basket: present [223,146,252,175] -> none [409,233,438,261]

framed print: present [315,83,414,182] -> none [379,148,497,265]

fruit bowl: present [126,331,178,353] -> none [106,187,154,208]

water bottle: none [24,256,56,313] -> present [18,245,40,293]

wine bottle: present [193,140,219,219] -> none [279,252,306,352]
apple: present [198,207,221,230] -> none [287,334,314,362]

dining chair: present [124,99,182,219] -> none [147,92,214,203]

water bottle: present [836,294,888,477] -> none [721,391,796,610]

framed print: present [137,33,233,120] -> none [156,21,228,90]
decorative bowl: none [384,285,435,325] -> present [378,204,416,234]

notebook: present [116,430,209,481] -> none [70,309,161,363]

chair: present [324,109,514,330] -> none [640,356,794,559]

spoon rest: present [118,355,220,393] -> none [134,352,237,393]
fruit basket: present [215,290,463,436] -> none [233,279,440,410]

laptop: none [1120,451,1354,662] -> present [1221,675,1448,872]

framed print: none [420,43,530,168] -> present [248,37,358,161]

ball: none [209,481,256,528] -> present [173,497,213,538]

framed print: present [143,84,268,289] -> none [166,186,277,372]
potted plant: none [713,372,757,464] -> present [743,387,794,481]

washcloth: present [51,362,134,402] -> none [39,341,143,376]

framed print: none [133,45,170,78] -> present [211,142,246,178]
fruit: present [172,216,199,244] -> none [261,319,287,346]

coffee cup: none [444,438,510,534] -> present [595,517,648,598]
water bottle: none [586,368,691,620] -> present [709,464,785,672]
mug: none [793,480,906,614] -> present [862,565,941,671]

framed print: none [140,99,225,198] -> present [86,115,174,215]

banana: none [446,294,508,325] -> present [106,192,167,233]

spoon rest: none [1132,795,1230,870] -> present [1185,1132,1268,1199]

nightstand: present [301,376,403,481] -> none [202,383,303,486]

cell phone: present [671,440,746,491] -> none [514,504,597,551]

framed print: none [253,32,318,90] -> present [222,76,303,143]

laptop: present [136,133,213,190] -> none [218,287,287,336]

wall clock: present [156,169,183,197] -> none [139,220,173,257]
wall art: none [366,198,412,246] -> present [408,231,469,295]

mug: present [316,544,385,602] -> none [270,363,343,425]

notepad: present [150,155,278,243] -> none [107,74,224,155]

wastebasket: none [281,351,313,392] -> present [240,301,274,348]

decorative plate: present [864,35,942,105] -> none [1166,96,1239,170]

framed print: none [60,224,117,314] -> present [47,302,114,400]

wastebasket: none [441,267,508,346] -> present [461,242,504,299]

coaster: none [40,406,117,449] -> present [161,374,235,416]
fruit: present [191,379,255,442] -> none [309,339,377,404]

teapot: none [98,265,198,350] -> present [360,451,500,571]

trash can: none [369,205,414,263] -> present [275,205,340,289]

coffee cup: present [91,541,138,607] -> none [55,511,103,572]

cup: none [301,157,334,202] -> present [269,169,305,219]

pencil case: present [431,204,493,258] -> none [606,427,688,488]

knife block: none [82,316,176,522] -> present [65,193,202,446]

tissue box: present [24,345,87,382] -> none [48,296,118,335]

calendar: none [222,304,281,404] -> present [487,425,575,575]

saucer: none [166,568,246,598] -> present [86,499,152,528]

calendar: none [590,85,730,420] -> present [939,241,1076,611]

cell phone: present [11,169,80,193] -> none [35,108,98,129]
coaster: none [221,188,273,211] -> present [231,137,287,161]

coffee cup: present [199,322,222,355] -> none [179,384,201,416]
————
Exercise directions: The answer must be the data above, repeated exactly as it stands.

Answer to this exercise:
basket: present [223,146,252,175] -> none [409,233,438,261]

framed print: present [315,83,414,182] -> none [379,148,497,265]

fruit bowl: present [126,331,178,353] -> none [106,187,154,208]

water bottle: none [24,256,56,313] -> present [18,245,40,293]

wine bottle: present [193,140,219,219] -> none [279,252,306,352]
apple: present [198,207,221,230] -> none [287,334,314,362]

dining chair: present [124,99,182,219] -> none [147,92,214,203]

water bottle: present [836,294,888,477] -> none [721,391,796,610]

framed print: present [137,33,233,120] -> none [156,21,228,90]
decorative bowl: none [384,285,435,325] -> present [378,204,416,234]

notebook: present [116,430,209,481] -> none [70,309,161,363]

chair: present [324,109,514,330] -> none [640,356,794,559]

spoon rest: present [118,355,220,393] -> none [134,352,237,393]
fruit basket: present [215,290,463,436] -> none [233,279,440,410]

laptop: none [1120,451,1354,662] -> present [1221,675,1448,872]

framed print: none [420,43,530,168] -> present [248,37,358,161]

ball: none [209,481,256,528] -> present [173,497,213,538]

framed print: present [143,84,268,289] -> none [166,186,277,372]
potted plant: none [713,372,757,464] -> present [743,387,794,481]

washcloth: present [51,362,134,402] -> none [39,341,143,376]

framed print: none [133,45,170,78] -> present [211,142,246,178]
fruit: present [172,216,199,244] -> none [261,319,287,346]

coffee cup: none [444,438,510,534] -> present [595,517,648,598]
water bottle: none [586,368,691,620] -> present [709,464,785,672]
mug: none [793,480,906,614] -> present [862,565,941,671]

framed print: none [140,99,225,198] -> present [86,115,174,215]

banana: none [446,294,508,325] -> present [106,192,167,233]

spoon rest: none [1132,795,1230,870] -> present [1185,1132,1268,1199]

nightstand: present [301,376,403,481] -> none [202,383,303,486]

cell phone: present [671,440,746,491] -> none [514,504,597,551]

framed print: none [253,32,318,90] -> present [222,76,303,143]

laptop: present [136,133,213,190] -> none [218,287,287,336]

wall clock: present [156,169,183,197] -> none [139,220,173,257]
wall art: none [366,198,412,246] -> present [408,231,469,295]

mug: present [316,544,385,602] -> none [270,363,343,425]

notepad: present [150,155,278,243] -> none [107,74,224,155]

wastebasket: none [281,351,313,392] -> present [240,301,274,348]

decorative plate: present [864,35,942,105] -> none [1166,96,1239,170]

framed print: none [60,224,117,314] -> present [47,302,114,400]

wastebasket: none [441,267,508,346] -> present [461,242,504,299]

coaster: none [40,406,117,449] -> present [161,374,235,416]
fruit: present [191,379,255,442] -> none [309,339,377,404]

teapot: none [98,265,198,350] -> present [360,451,500,571]

trash can: none [369,205,414,263] -> present [275,205,340,289]

coffee cup: present [91,541,138,607] -> none [55,511,103,572]

cup: none [301,157,334,202] -> present [269,169,305,219]

pencil case: present [431,204,493,258] -> none [606,427,688,488]

knife block: none [82,316,176,522] -> present [65,193,202,446]

tissue box: present [24,345,87,382] -> none [48,296,118,335]

calendar: none [222,304,281,404] -> present [487,425,575,575]

saucer: none [166,568,246,598] -> present [86,499,152,528]

calendar: none [590,85,730,420] -> present [939,241,1076,611]

cell phone: present [11,169,80,193] -> none [35,108,98,129]
coaster: none [221,188,273,211] -> present [231,137,287,161]

coffee cup: present [199,322,222,355] -> none [179,384,201,416]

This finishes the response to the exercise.